* Отрывок источника *

Однако скандальный ореол овевает дом и по сей день. Уже несколько лет идут в судах тяжбы между местными властями и новыми собственниками здания (между нами, мало похожими на купечество иных веков), которые самое старое историческое здание в Ростове пытаются перепрофилировать, сообразно с собственными вкусами, чуть ли не под цветочный ларек. Конца же этой скандальной практике пока еще не видно.
Самый спорный
Вероятно, в купеческой истории России в целом и Ростова в частности найдется немало случаев самых оригинальных и умопомрачительных споров между негоциантами — достаточно почитать незабвенного «дядю Гиляя». Один из них вошел в легенду и города на Дону.
Как-то в конце века XIX расслаблялись в Коммерческом клубе, что в доме Мерошниченко (угол Таганрогского и Большой Садовой — ныне сквер у консерватории) после дневных трудов праведных два нахичеванских купчины — конезаводчик Карапет Чернов и шерстянщик Гавриил Мелконов-Езеков. «Клико», мозельское, цимлянское, картишки опять же. Оба звезд с неба не хватающие, оба не из основной стаи донских «акул капитализма» — так, купчишки средней руки (звание «потомственного почетного гражданина Нахичевани», раздаваемое весьма часто, не в счет), но, как водится, из-за этого и непомерных амбиций.
Чего уж там их степенства не поделили, кто кому остался должен, нам не ведомо. Однако взыграла кровь потомков древних спарапетов, и учинили купчины меж собой спор. По-нынешнему, кто из них круче, а по-тогдашнему — кто богаче и оборотистее. Поскольку удивлять друг друга количеством выпитого горячительного и испорченного женского в те дремучие времена было как-то несолидно, порешили в качестве доказательства произвести впечатление на обывателей новыми отстроенными особняками. Кто шикарнее отгрохает, значит, тот и круче.
Только с непременным условием – для чистоты эксперимента строить не в родной Нахичевани, а в соседнем Ростове и обязательно друг напротив друга — сравнить легче. Да и, не без того, приятнее будет по утрам, попивая кофий на собственном балконе, плевать в сторону дома поверженного соперника.
Понятное дело, спор при массе свидетелей в Коммерческом клубе вызвал живейший интерес, а ростовская дума, обрадованная алчностью негоциантов, мечтавших вложить в победу чуть ли не все состояние, отвела им место на пустующем тогда «белом пятне» на углу Большой Садовой и Большого проспекта. Новый базар только-только набирал силу, а в фундамент Александро-Невского собора только-только был заложен первый камень — его отстроили лишь в 1908 году. Ростов в любом случае от спора только выигрывал.
Честь купеческая превыше всего, ударив по рукам, негоцианты отступать уже не могли. Каждый начал искать себе подходящего архитектора. А поскольку на тот момент зодчие типа Померанцева и Соколова были в Ростове нарасхват, заказов у них в богатеющем полисе не убывало. Отыскать для будущего шедевра архитектуры свободного и жутко знаменитого было почти невозможно. Поверенные купцов с ног сбились в поисках своего Расстрелли. Однако отыскали. Молодой столичный талант Федор Ясинский как раз сам пребывал в поисках выгодного заказчика.

* Исходные записи *
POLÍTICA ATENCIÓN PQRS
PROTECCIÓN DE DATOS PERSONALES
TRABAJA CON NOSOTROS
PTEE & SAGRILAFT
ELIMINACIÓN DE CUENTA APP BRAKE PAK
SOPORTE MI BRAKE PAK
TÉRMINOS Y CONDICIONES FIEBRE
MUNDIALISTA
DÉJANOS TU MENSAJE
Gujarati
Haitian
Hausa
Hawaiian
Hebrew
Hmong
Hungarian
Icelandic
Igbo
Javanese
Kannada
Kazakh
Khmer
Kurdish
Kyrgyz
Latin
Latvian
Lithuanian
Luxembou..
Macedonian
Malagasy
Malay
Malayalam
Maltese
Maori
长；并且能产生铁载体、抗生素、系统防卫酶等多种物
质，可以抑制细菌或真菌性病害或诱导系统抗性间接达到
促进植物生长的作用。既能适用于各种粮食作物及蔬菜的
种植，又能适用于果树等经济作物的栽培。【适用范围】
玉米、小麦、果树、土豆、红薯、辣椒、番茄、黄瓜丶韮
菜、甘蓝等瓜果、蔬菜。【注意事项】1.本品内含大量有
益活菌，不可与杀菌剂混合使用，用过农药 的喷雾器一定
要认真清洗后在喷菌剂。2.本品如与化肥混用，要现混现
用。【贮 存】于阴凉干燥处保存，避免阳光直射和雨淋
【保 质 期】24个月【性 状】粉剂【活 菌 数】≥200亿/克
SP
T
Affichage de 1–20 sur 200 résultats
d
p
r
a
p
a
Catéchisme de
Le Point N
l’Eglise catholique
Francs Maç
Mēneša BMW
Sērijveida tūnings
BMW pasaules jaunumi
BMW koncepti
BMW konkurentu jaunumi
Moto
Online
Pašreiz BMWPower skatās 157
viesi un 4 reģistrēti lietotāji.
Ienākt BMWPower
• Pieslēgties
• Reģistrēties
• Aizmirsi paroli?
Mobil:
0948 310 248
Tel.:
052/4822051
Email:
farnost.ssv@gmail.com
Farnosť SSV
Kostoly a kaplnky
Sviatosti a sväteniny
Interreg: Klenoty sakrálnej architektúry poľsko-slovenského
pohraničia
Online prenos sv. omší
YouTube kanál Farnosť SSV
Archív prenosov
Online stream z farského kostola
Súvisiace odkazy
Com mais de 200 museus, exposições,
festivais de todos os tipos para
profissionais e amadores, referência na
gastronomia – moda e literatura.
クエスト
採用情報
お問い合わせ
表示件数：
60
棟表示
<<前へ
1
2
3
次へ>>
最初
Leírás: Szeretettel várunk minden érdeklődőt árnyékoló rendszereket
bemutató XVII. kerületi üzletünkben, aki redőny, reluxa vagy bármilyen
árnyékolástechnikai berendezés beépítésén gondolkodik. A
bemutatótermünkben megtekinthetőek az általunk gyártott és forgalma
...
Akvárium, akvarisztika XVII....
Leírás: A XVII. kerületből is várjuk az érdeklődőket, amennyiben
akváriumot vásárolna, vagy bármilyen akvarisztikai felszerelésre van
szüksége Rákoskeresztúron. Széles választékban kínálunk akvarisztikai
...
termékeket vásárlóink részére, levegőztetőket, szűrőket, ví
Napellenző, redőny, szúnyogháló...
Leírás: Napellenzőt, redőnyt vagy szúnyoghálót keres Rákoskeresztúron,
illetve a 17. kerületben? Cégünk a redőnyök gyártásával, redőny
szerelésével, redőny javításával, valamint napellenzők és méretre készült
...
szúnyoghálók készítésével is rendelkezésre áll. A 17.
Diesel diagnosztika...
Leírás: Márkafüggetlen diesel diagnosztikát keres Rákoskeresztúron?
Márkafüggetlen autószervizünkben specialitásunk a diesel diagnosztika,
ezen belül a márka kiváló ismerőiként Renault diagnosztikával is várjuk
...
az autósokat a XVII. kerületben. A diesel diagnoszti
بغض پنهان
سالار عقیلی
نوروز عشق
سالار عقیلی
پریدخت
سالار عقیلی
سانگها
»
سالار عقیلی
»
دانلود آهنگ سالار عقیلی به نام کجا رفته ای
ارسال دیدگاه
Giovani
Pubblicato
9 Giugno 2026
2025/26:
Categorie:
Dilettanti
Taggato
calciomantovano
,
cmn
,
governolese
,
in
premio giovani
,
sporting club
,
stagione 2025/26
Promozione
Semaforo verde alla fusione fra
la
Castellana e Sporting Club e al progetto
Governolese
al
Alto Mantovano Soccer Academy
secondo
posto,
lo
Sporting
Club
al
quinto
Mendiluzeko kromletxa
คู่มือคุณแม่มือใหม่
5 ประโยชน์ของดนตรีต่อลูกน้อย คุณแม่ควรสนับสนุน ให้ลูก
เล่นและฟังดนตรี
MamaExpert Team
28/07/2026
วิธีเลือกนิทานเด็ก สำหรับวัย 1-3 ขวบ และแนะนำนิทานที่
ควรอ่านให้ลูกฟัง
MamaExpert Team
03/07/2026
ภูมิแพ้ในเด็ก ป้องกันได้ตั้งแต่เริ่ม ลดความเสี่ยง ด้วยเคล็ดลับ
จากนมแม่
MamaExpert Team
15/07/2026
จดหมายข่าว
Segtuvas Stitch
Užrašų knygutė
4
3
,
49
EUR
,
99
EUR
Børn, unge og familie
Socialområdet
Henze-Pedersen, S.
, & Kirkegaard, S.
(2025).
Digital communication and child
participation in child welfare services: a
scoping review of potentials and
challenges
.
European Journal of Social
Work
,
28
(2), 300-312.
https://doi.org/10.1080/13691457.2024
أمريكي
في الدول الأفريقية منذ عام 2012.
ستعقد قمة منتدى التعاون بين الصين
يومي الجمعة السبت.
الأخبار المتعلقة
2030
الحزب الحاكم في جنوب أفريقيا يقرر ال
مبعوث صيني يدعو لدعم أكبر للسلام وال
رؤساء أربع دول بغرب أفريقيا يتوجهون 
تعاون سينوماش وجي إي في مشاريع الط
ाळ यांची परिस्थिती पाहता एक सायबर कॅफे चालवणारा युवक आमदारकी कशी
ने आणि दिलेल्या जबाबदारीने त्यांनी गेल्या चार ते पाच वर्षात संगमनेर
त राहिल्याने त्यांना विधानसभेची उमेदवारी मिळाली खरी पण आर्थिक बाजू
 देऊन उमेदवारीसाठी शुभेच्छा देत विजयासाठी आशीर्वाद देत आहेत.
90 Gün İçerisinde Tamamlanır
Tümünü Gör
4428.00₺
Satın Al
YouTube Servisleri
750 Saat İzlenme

* Список заданий *
#1 Почему по условию спора купцы должны были строить особняки в Ростове «обязательно друг напротив друга»? Ответьте, пожалуйста, опираясь на отрывок о споре купцов.
#2 Напишите продолжение отрывка о споре купцов начиная с места, где он обрывается.

* Ответы по порядку *
#1 Так дома было легче сравнить. Кроме того, победителю было бы приятнее по утрам пить кофе на своем балконе и плевать в сторону дома поверженного соперника.

#2
По утверждению злых языков (как же без них в легенде-то), в страшной тайне друг от друга чуть ли не в один и тот же вечер на квартиру к архитектору нагрянули оба спорщика. Купчины били себя в грудь, брызгали слюной, трясли кошельками и сулили золотые горы начинающему зодчему за постройку «самого-самого» особняка.
Сообразительный парнишка, выслушав обоих полусумасшедших спорщиков, быстро смекнул, что при наличии известной конспирации есть шанс слупить с обоих, не особенно заморачиваясь в изысках неоклассицизма. Покорпев с полгода над чертежами, Ясинский представил обалдевшим от счастья клиентам проекты, чуть ли не под копирку повторявшие друг друга. Авось, когда отступать будет поздно, примут и таким. При условии, что не намылят шею, разумеется.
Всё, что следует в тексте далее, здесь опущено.